Given text
******************************

Mentor: Dr. Nancy Hardt, M.D.
College of Medicine
"I had never imagined that research would have been something that I ended up treasuring. Before I came to the University of Florida, I had heard the horror stories of the 'endless paperwork' that came with it, and gladly swore it off. When I got here, however, it interested me to go beyond the classroom and test the waters for myself. I got involved with a Neurosurgery lab during my freshman year as a result of this fascination, but ultimately decided that it wasn't for me--I was looking for something beyond the microscope and pipettes. I am heavily involved with the Health Outreach Quality Improvement program, which strives to provide high-quality, comprehensive, and patient-centered care (through the Equal Access Clinic Network and Mobile Outreach Clinic) to the underserved population of Alachua county. It is a brilliant service through the UF College of Medicine that truly does gives back to the community, and I wanted to play an integral role in further increasing the quality of the healthcare services that we provide. The outcomes of my ongoing research allow me to do just that. Knowing that clinical change for both healthcare providers and patients can be possible as a direct result of my research motivates me. Dr. Nancy Hardt's guidance through my journey has enabled me to grow as an innovative researcher, a practical thinker, and a developing professional. As a future healthcare provider, I am extremely grateful to my involvement with research for opening my eyes to the importance of evidence-based medicine. "
Behavioral and Cognitive Neuroscience
- Chronic Illness
- Primary Care Quality Improvement
- Community Care and Outreach
- Equal Access Clinic
- Streetlight at UF Health
- Arts in Medicine
Hobbies and Interests
- Instrument: Tabla
Are safety net clinics effective in lowering patient blood pressures?

******************************

[Dataset records]

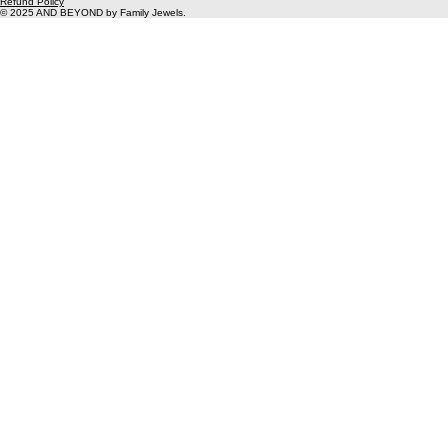
Unit 2
Gunnery works
Woolwich
SE18 6SW
info@thefamily-jewels.com
Privacy Policy
Instagram
Refund Policy
© 2025 AND BEYOND by Family Jewels.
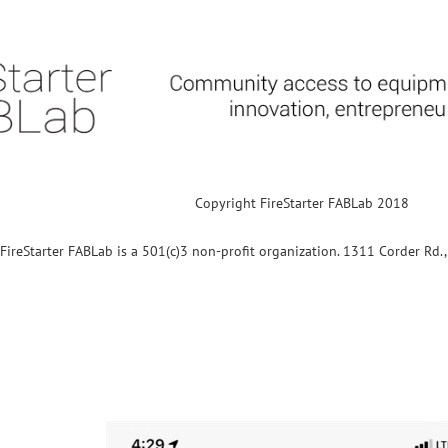
Copyright FireStarter FABLab 2018
FireStarter FABLab is a 501(c)3 non-profit organization. 1311 Corder Rd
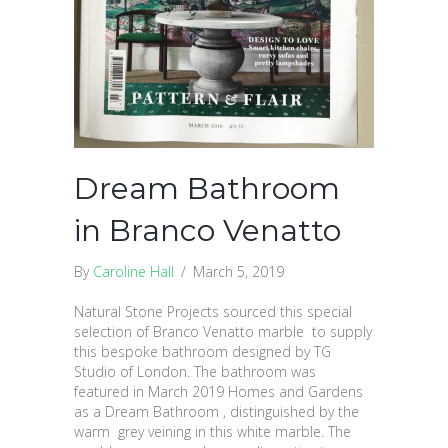
Dream Bathroom
in Branco Venatto
By
Caroline Hall
/
March 5, 2019
Natural Stone Projects sourced this special
selection of Branco Venatto marble to supply
this bespoke bathroom designed by TG
Studio of London. The bathroom was
featured in March 2019 Homes and Gardens
as a Dream Bathroom , distinguished by the
warm grey veining in this white marble. The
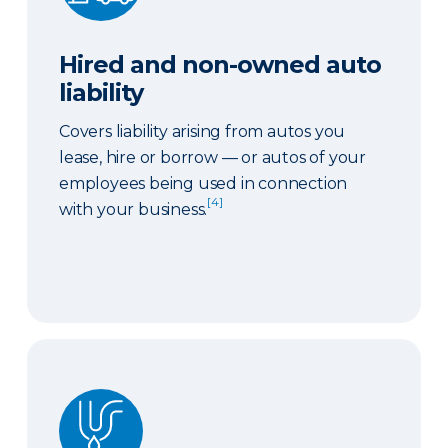
Hired and non-owned auto
liability
Covers liability arising from autos you
lease, hire or borrow — or autos of your
employees being used in connection
[4]
with your business.
Sewer or drain backup coverage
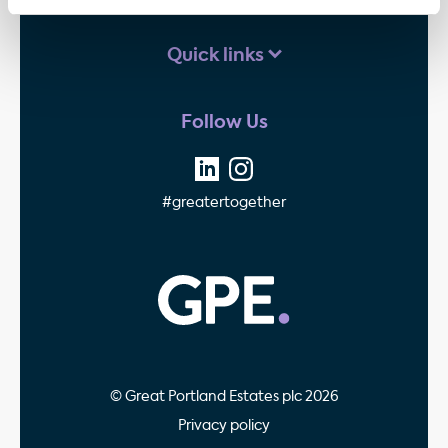
Quick links
Follow Us
#greatertogether
GPE - Property Invest
© Great Portland Estates plc 2026
Privacy policy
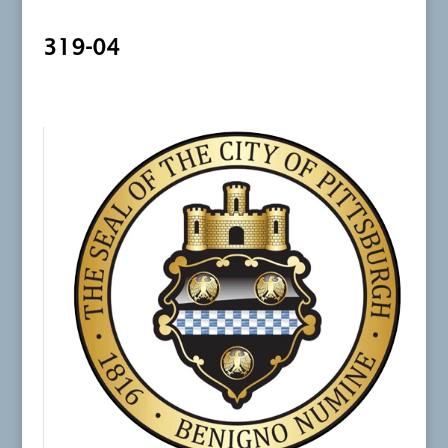
319-04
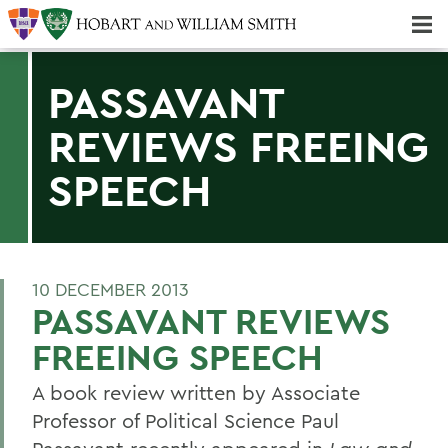
Majors & Minors; Pre-Professional & Graduate Programs
Three-peat! Hobart Hockey Wins 2025 National Championship!
PASSAVANT
REVIEWS FREEING
SPEECH
10 DECEMBER 2013
PASSAVANT REVIEWS
FREEING SPEECH
A book review written by Associate
Professor of Political Science Paul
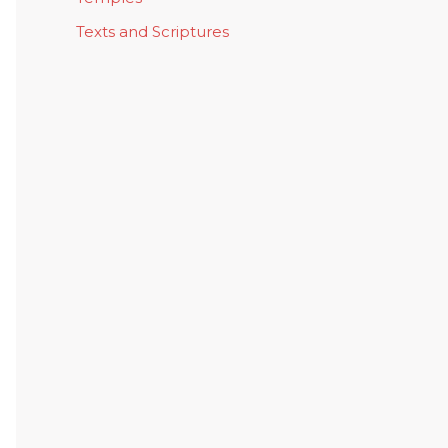
Texts and Scriptures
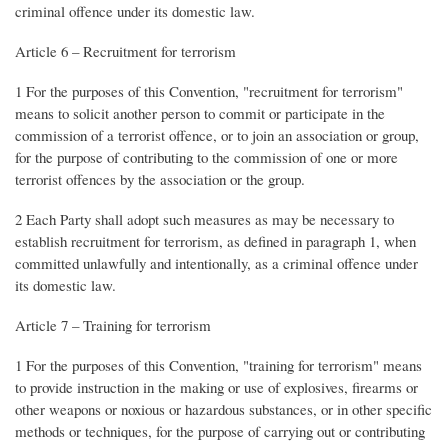
criminal offence under its domestic law.
Article 6 – Recruitment for terrorism
1 For the purposes of this Convention, "recruitment for terrorism"
means to solicit another person to commit or participate in the
commission of a terrorist offence, or to join an association or group,
for the purpose of contributing to the commission of one or more
terrorist offences by the association or the group.
2 Each Party shall adopt such measures as may be necessary to
establish recruitment for terrorism, as defined in paragraph 1, when
committed unlawfully and intentionally, as a criminal offence under
its domestic law.
Article 7 – Training for terrorism
1 For the purposes of this Convention, "training for terrorism" means
to provide instruction in the making or use of explosives, firearms or
other weapons or noxious or hazardous substances, or in other specific
methods or techniques, for the purpose of carrying out or contributing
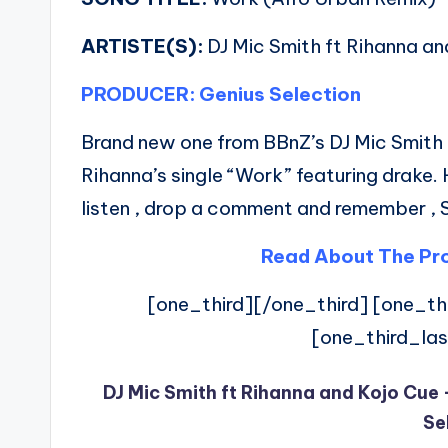
ARTISTE(S):
DJ Mic Smith ft Rihanna an
PRODUCER: Genius Selection
Brand new one from BBnZ’s DJ Mic Smith 
Rihanna’s single “Work” featuring drake.
listen , drop a comment and remember , 
Read About The Pro
[one_third][/one_third] [one_thi
[one_third_las
DJ Mic Smith ft Rihanna and Kojo Cue
Se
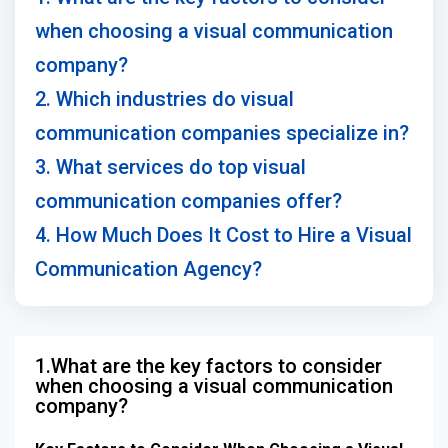
when choosing a visual communication
company?
2. Which industries do visual
communication companies specialize in?
3. What services do top visual
communication companies offer?
4. How Much Does It Cost to Hire a Visual
Communication Agency?
1.What are the key factors to consider
when choosing a visual communication
company?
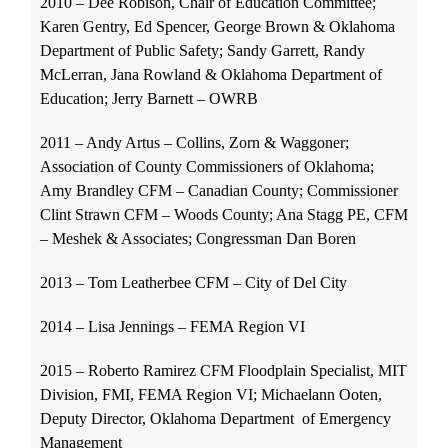
2010 – Dee Robison, Chair of Education Committee;
Karen Gentry, Ed Spencer, George Brown & Oklahoma
Department of Public Safety; Sandy Garrett, Randy
McLerran, Jana Rowland & Oklahoma Department of
Education; Jerry Barnett – OWRB
2011 – Andy Artus – Collins, Zorn & Waggoner;
Association of County Commissioners of Oklahoma;
Amy Brandley CFM – Canadian County; Commissioner
Clint Strawn CFM – Woods County; Ana Stagg PE, CFM
– Meshek & Associates; Congressman Dan Boren
2013 – Tom Leatherbee CFM – City of Del City
2014 – Lisa Jennings – FEMA Region VI
2015 – Roberto Ramirez CFM Floodplain Specialist, MIT
Division, FMI, FEMA Region VI; Michaelann Ooten,
Deputy Director, Oklahoma Department of Emergency
Management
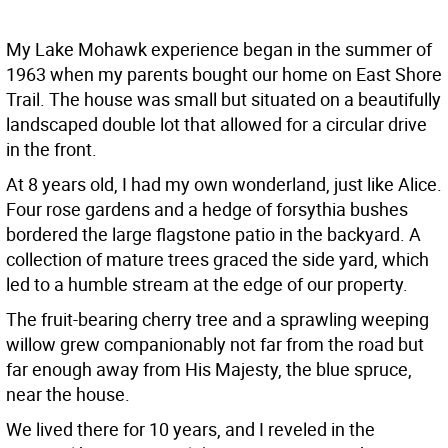
My Lake Mohawk experience began in the summer of
1963 when my parents bought our home on East Shore
Trail. The house was small but situated on a beautifully
landscaped double lot that allowed for a circular drive
in the front.
At 8 years old, I had my own wonderland, just like Alice.
Four rose gardens and a hedge of forsythia bushes
bordered the large flagstone patio in the backyard. A
collection of mature trees graced the side yard, which
led to a humble stream at the edge of our property.
The fruit-bearing cherry tree and a sprawling weeping
willow grew companionably not far from the road but
far enough away from His Majesty, the blue spruce,
near the house.
We lived there for 10 years, and I reveled in the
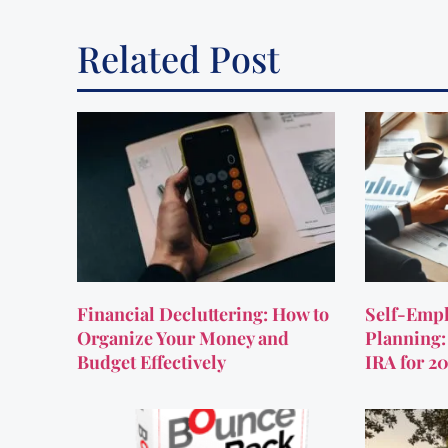
Related Post
Financial Decluttering: How to
Self-Empl
Organize Your Money and
Planning:
Budget Effectively
IRA for 2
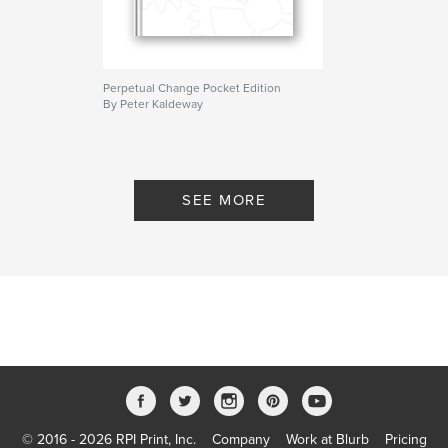
Perpetual Change Pocket Edition
By Peter Kaldeway
SEE MORE
© 2016 - 2026 RPI Print, Inc.
Company
Work at Blurb
Pricing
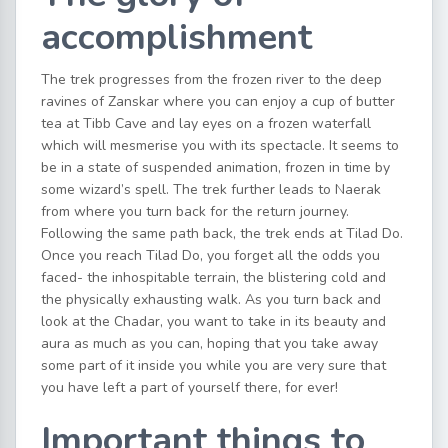
accomplishment
The trek progresses from the frozen river to the deep
ravines of Zanskar where you can enjoy a cup of butter
tea at Tibb Cave and lay eyes on a frozen waterfall
which will mesmerise you with its spectacle. It seems to
be in a state of suspended animation, frozen in time by
some wizard’s spell. The trek further leads to Naerak
from where you turn back for the return journey.
Following the same path back, the trek ends at Tilad Do.
Once you reach Tilad Do, you forget all the odds you
faced- the inhospitable terrain, the blistering cold and
the physically exhausting walk. As you turn back and
look at the Chadar, you want to take in its beauty and
aura as much as you can, hoping that you take away
some part of it inside you while you are very sure that
you have left a part of yourself there, for ever!
Important things to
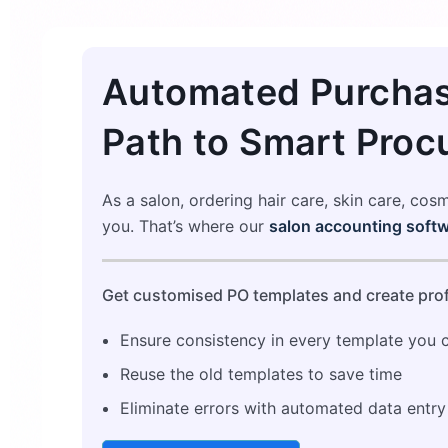
Automated Purchas
Path to Smart Proc
As a salon, ordering hair care, skin care, cos
you. That’s where our
salon accounting softw
Get customised PO templates and create prof
Ensure consistency in every template you 
Reuse the old templates to save time
Eliminate errors with automated data entry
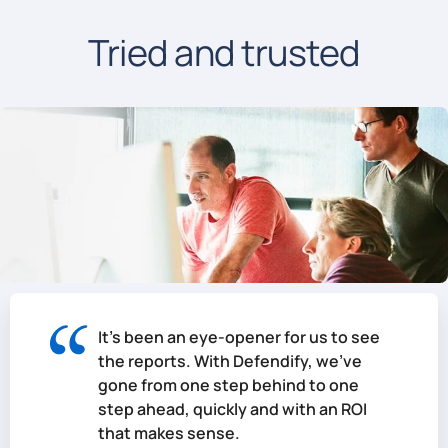
Tried and trusted
It's been an eye-opener for us to see
the reports. With Defendify, we've
gone from one step behind to one
step ahead, quickly and with an ROI
that makes sense.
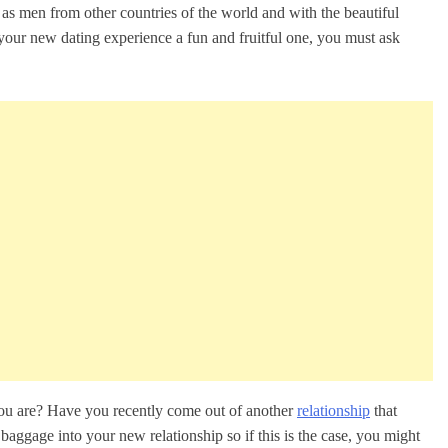
 as men from other countries of the world and with the beautiful
our new dating experience a fun and fruitful one, you must ask
you are? Have you recently come out of another
relationship
that
aggage into your new relationship so if this is the case, you might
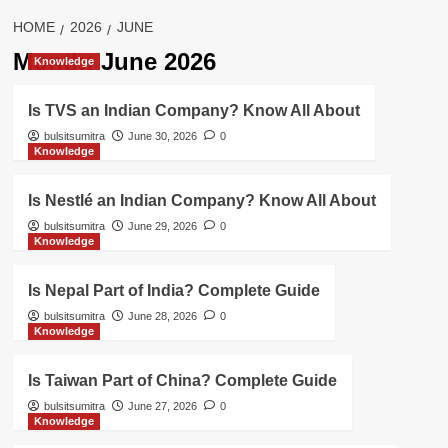
HOME
2026
JUNE
Month:
June 2026
Knowledge
Is TVS an Indian Company? Know All About
bulsitsumitra
June 30, 2026
0
Knowledge
Is Nestlé an Indian Company? Know All About
bulsitsumitra
June 29, 2026
0
Knowledge
Is Nepal Part of India? Complete Guide
bulsitsumitra
June 28, 2026
0
Knowledge
Is Taiwan Part of China? Complete Guide
bulsitsumitra
June 27, 2026
0
Knowledge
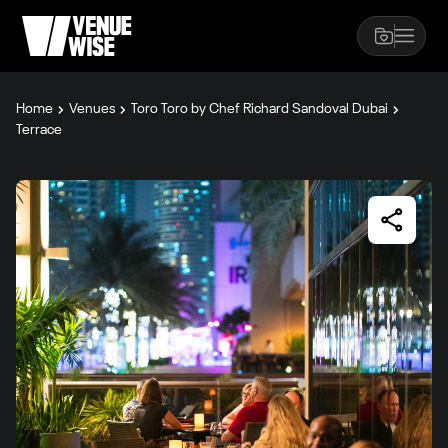
Home
Venues
Toro Toro by Chef Richard Sandoval Dubai
Terrace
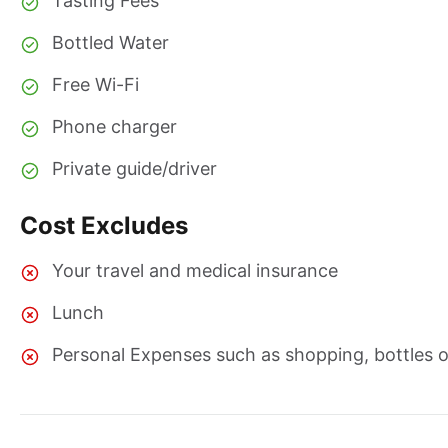
Tasting Fees
Bottled Water
Free Wi-Fi
Phone charger
Private guide/driver
Cost Excludes
Your travel and medical insurance
Lunch
Personal Expenses such as shopping, bottles of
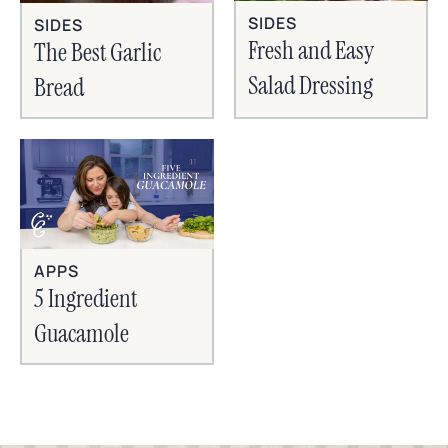
SIDES
SIDES
Fresh and Easy
The Best Garlic
Salad Dressing
Bread
APPS
5 Ingredient
Guacamole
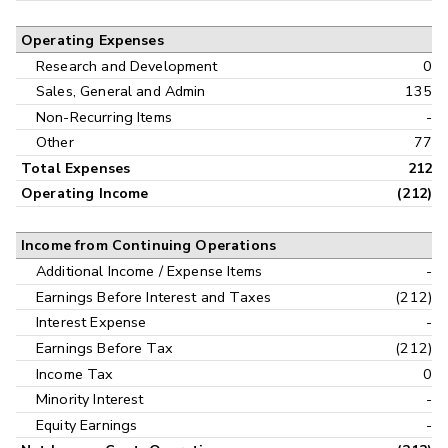
Operating Expenses
Research and Development
0
Sales, General and Admin
135
Non-Recurring Items
-
Other
77
Total Expenses
212
Operating Income
(212)
Income from Continuing Operations
Additional Income / Expense Items
-
Earnings Before Interest and Taxes
(212)
Interest Expense
-
Earnings Before Tax
(212)
Income Tax
0
Minority Interest
-
Equity Earnings
-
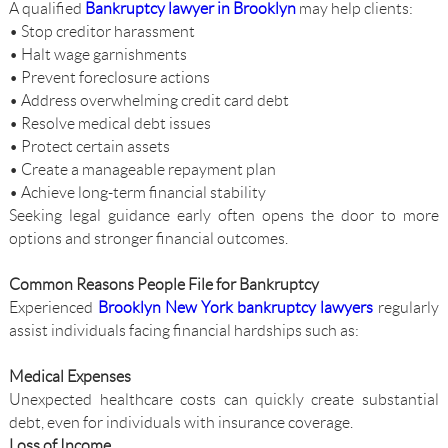
A qualified
Bankruptcy lawyer in Brooklyn
may help clients:
• Stop creditor harassment
• Halt wage garnishments
• Prevent foreclosure actions
• Address overwhelming credit card debt
• Resolve medical debt issues
• Protect certain assets
• Create a manageable repayment plan
• Achieve long-term financial stability
Seeking legal guidance early often opens the door to more
options and stronger financial outcomes.
Common Reasons People File for Bankruptcy
Experienced
Brooklyn New York bankruptcy lawyers
regularly
assist individuals facing financial hardships such as:
Medical Expenses
Unexpected healthcare costs can quickly create substantial
debt, even for individuals with insurance coverage.
Loss of Income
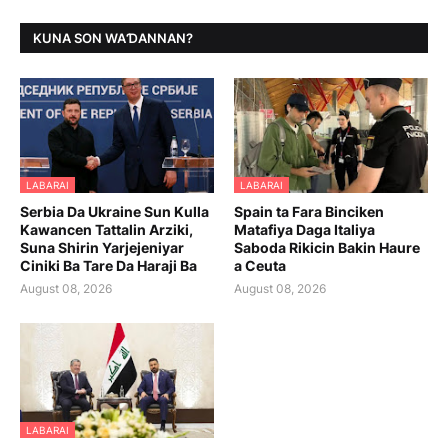
KUNA SON WAƊANNAN?
LABARAI
LABARAI
Serbia Da Ukraine Sun Kulla
Spain ta Fara Binciken
Kawancen Tattalin Arziki,
Matafiya Daga Italiya
Suna Shirin Yarjejeniyar
Saboda Rikicin Bakin Haure
Ciniki Ba Tare Da Haraji Ba
a Ceuta
August 08, 2026
August 08, 2026
LABARAI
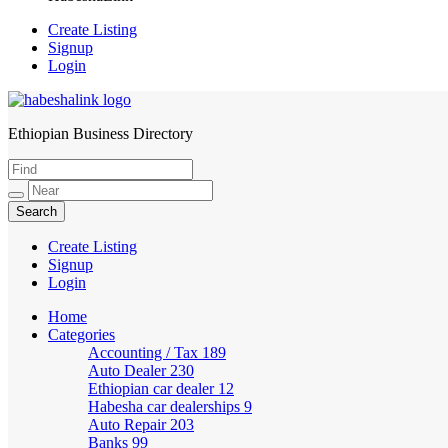
Create Listing
Signup
Login
Ethiopian Business Directory
HabeshaLink
Create Listing
Signup
Login
Home
Categories
Accounting / Tax
189
Auto Dealer
230
Ethiopian car dealer
12
Habesha car dealerships
9
Auto Repair
203
Banks
99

******************************

Exercises
(a) Using the research profile, answer:
(i) Who is named as the mentor?
(ii) What kind of lab did the student join during freshman year?
(iii) What instrument appears under "Hobbies and Interests"?
(b) Continue the research profile on safety net clinics, starting after its final line about lowering patient blood pressures.

Outputs in order
(a)
(i) Dr. Nancy Hardt, M.D.
(ii) A Neurosurgery lab.
(iii) Tabla.

(b)
High blood pressure is a silent killer associated with myocardial infarction and stroke. This project proposes to investigate the effectiveness of safety net clinics in decreasing blood pressures in patients with hypertension. The Equal Access Clinic Network (EACN) and Mobile Outreach Clinic (MOC) are free medical clinics that serve the underserved population of Alachua County. Because hypertension is such a prevalent condition in the their patient population, it is important to see if these clinics are effectively managing this chronic condition. A study at Harvard University’s mobile clinic* showed statistical decreases in blood pressure, but their clinic referred patients elsewhere for care. The EACN and MOC clinics' patients receive care at the clinic sites. This project ascertains clinically significant categories of patient blood pressure (normotensive, pre-hypertensive, and hypertensive) changes over time as opposed to the statistically significant changes found in study mentioned above. Statistically significant changes may not reach the threshold of clinical significance. To save lives, we need clinically significant change. *Song, Zirui, et al. "Mobile clinic in Massachusetts associated with cost savings from lowering blood pressure and emergency department use." Health Affairs 32.1 (2013): 36-44.